A couple of weeks ago our bishop stopped by our house to visit with Clint and I. With Clint having just been released from his calling and the bishop having not ever set me apart for my calling, I knew this visit was not just your average house call. When he got there we visited for a bit and then he extended us a calling. He asked Clint and I if we would be Temple Patrons. I was soooooo excited I could hardly contain myself. This is EXACTLY what we need. I know there will be a lot of challenges with me being pregnant, Clint working days, and having two kids to juggle, but it's a challenge that we are more than happy to take on.

Last night as I was laying in bed thinking about everything that has happened at our house this year I was overcome with gratitude and humility. It certainly has not been the easiest year, heck it hasn't been the easiest anything around here for a long time, but it has been a year of many great blessings. When I think of all that the Lord has blessed me with in the last five years I can't help but wonder why the Lord has given me, ME of ALL people so much. I mean I know that I'm a good person and I try to all that's asked of me but I'm far from anything that I would think deserves what the Lord has given me and my family. I hate to even admit this but it's not like I go "above and beyond" what has been asked of me and I at times I have just not done what was asked of me...period. I guess I all most feel like I've incurred So much debt to the Lord I'm going to HAVE to start going "above and beyond" in order to even try and make a dent in what I owe the Lord and even then I probably wont even come close.

So while this temple calling is obviously another blessing from the Lord I feel like it's a chance for me show the Lord every week just how grateful I truly am for Him and all he has blessed me and my family with. For Clint I hope and pray that it will bring some much needed peace into his life. I know this calling is only for six months, but I think it will help us both tremendously in so many ways.

◆ ◆ ◆ ◆

### What you should do
Quote the passage of the temple calling post above that begins with the words containing "So while this" and ends with "so many ways.".

### Data for review

◆ ◆ ◆ ◆

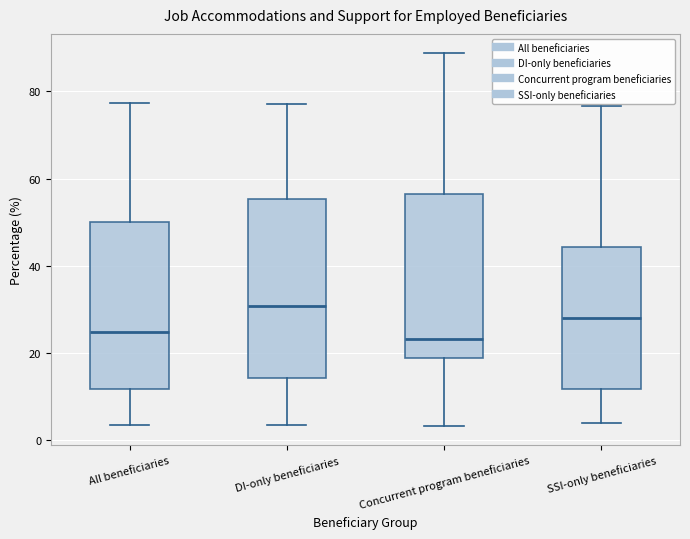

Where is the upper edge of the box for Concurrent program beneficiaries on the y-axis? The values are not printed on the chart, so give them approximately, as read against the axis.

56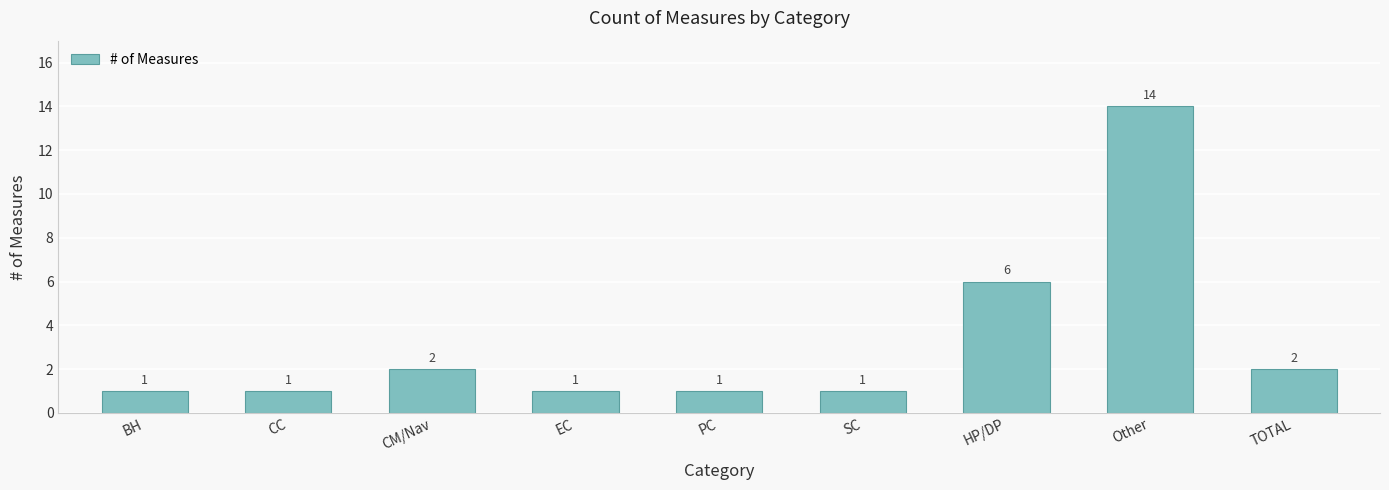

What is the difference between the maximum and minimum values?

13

◆ ◆ ◆ ◆

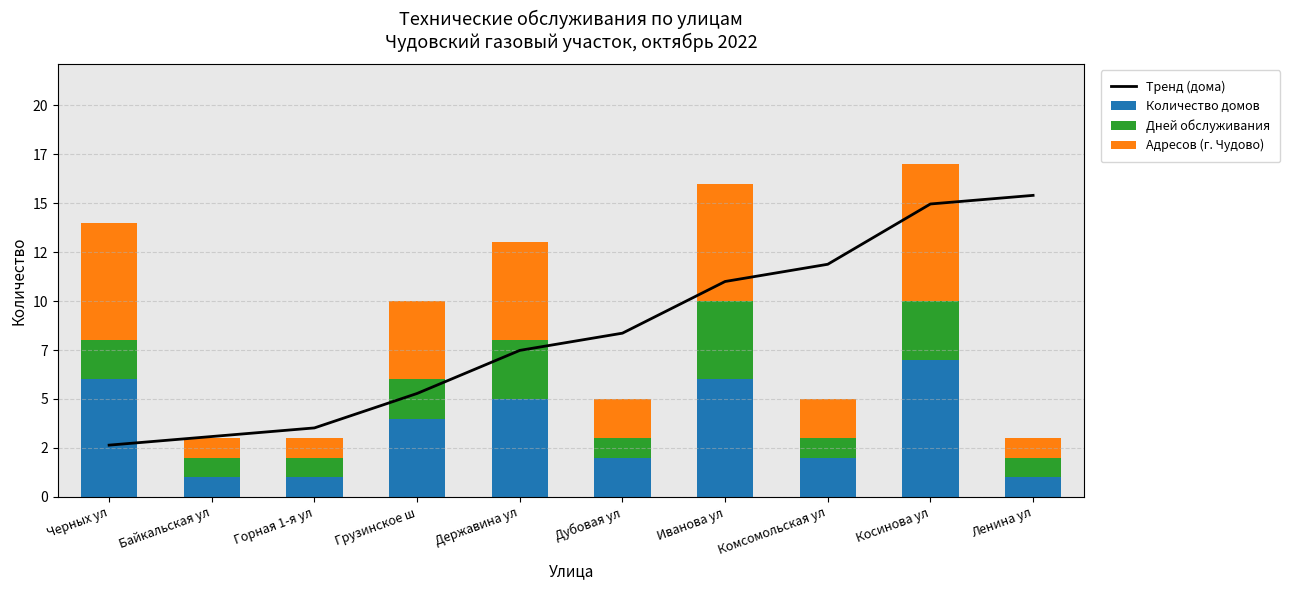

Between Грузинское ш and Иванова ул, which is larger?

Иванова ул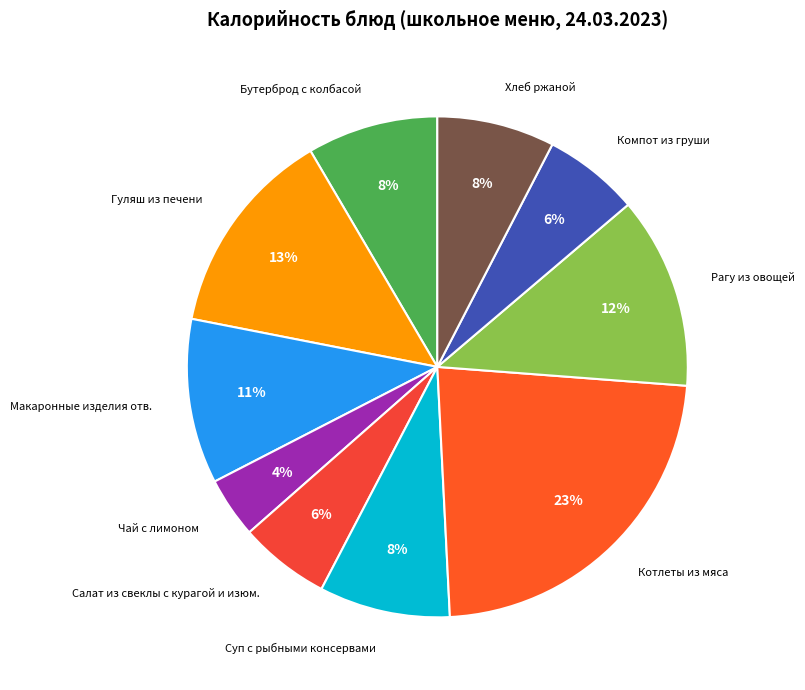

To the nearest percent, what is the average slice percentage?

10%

◆ ◆ ◆ ◆

### Task output
So while this temple calling is obviously another blessing from the Lord I feel like it's a chance for me show the Lord every week just how grateful I truly am for Him and all he has blessed me and my family with. For Clint I hope and pray that it will bring some much needed peace into his life. I know this calling is only for six months, but I think it will help us both tremendously in so many ways.